— BEGIN DATA LINES —

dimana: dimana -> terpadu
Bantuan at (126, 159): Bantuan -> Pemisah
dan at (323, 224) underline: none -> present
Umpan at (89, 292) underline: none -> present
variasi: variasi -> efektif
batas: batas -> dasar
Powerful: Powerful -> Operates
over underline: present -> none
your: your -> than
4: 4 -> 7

— END DATA LINES —
— BEGIN DATA LINES —

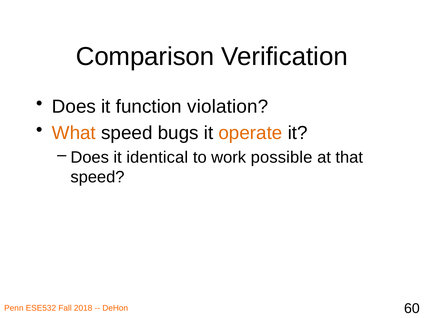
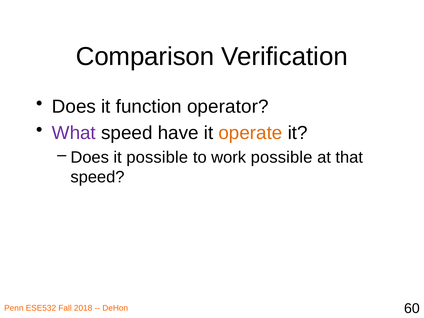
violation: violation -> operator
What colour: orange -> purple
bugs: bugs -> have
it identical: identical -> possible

— END DATA LINES —
— BEGIN DATA LINES —

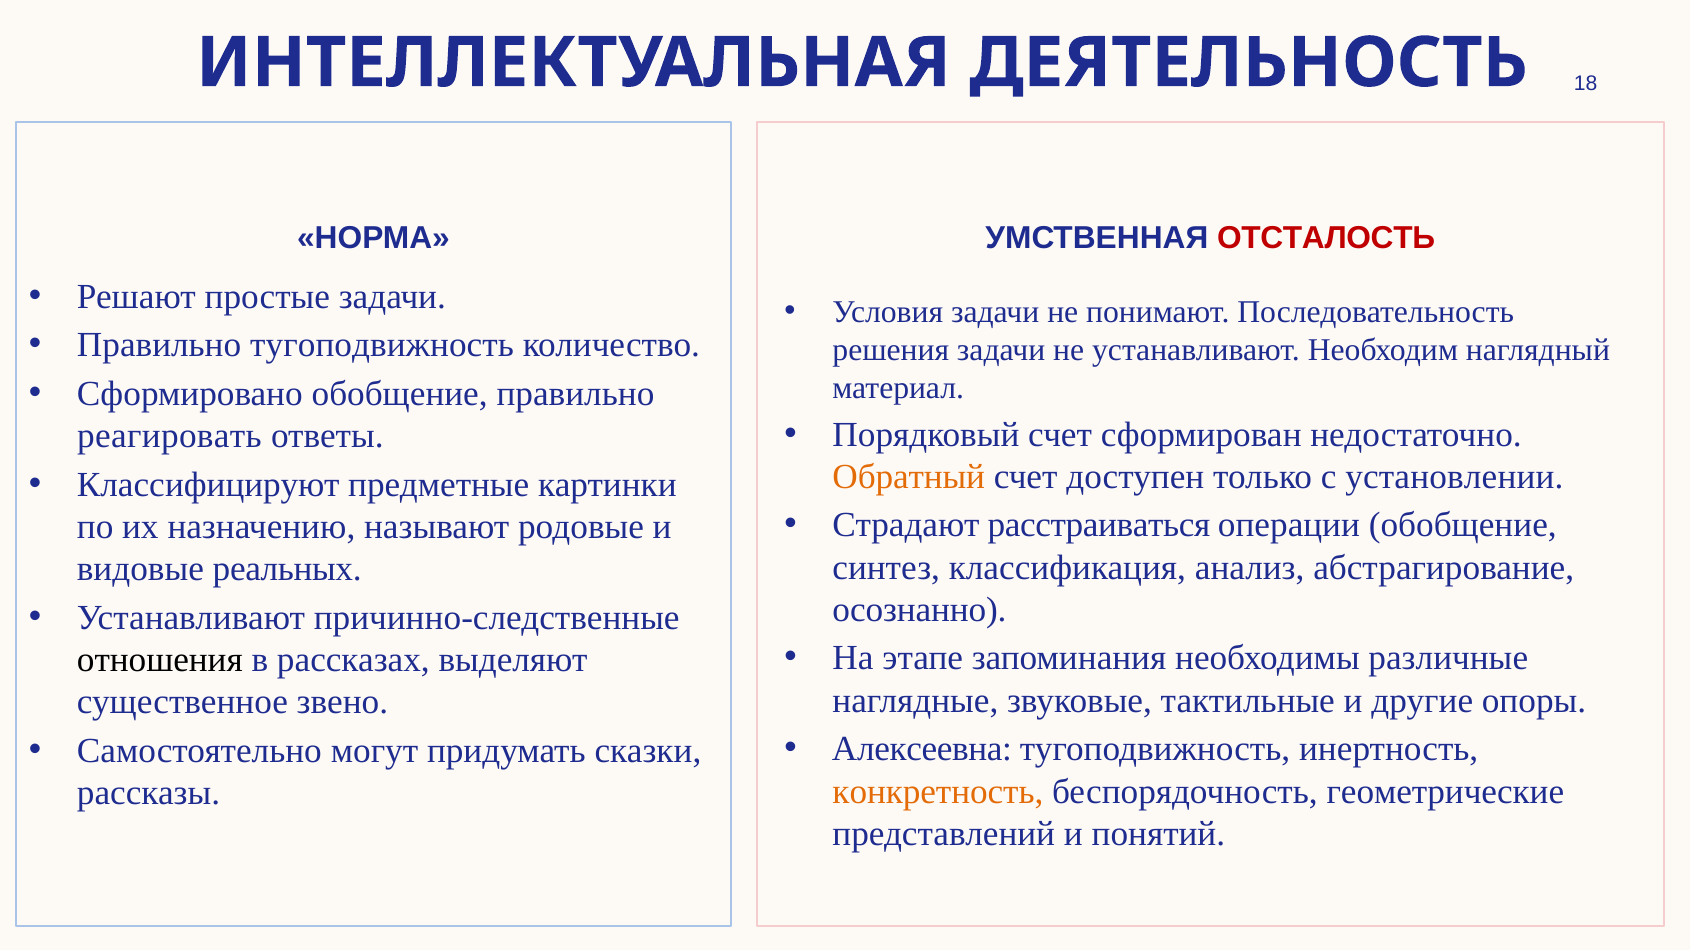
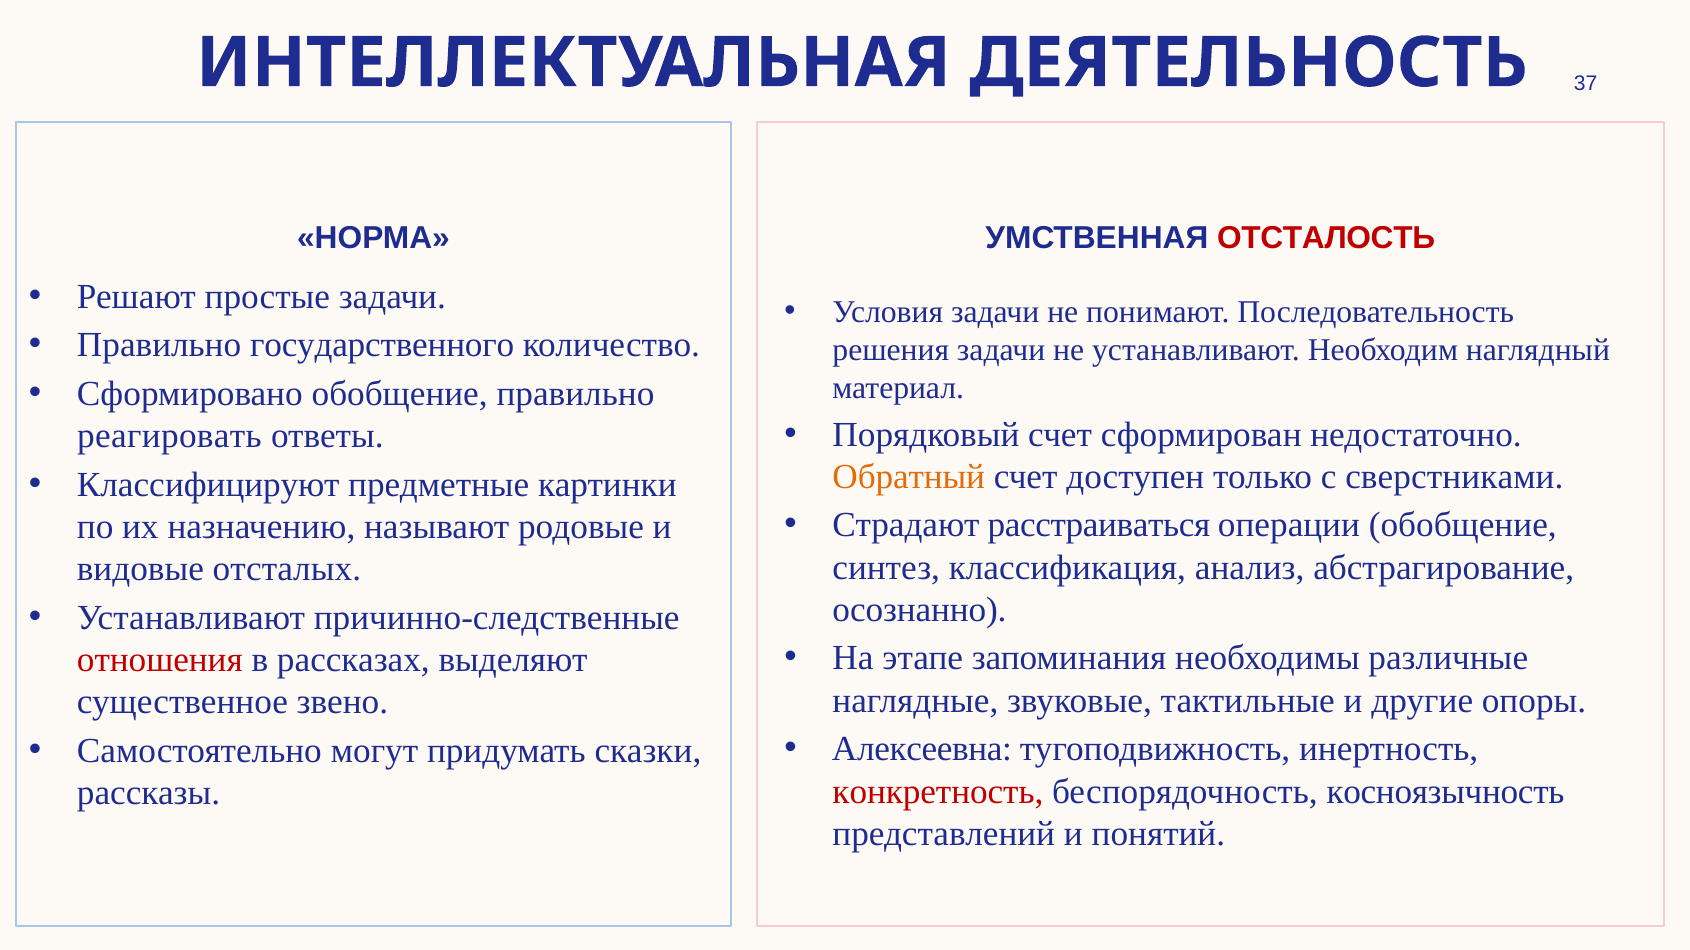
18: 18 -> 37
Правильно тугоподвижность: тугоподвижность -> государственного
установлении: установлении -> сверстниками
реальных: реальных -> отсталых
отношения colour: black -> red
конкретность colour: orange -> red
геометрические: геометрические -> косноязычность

— END DATA LINES —

PROBLEM STATEMENT:
Convert the rows starting at the line containing "violation: violation -> operator" and ending at the line containing "it identical: identical -> possible" into a numbered list, omitting blank lines.

SOLUTION:
1. violation: violation -> operator
2. What colour: orange -> purple
3. bugs: bugs -> have
4. it identical: identical -> possible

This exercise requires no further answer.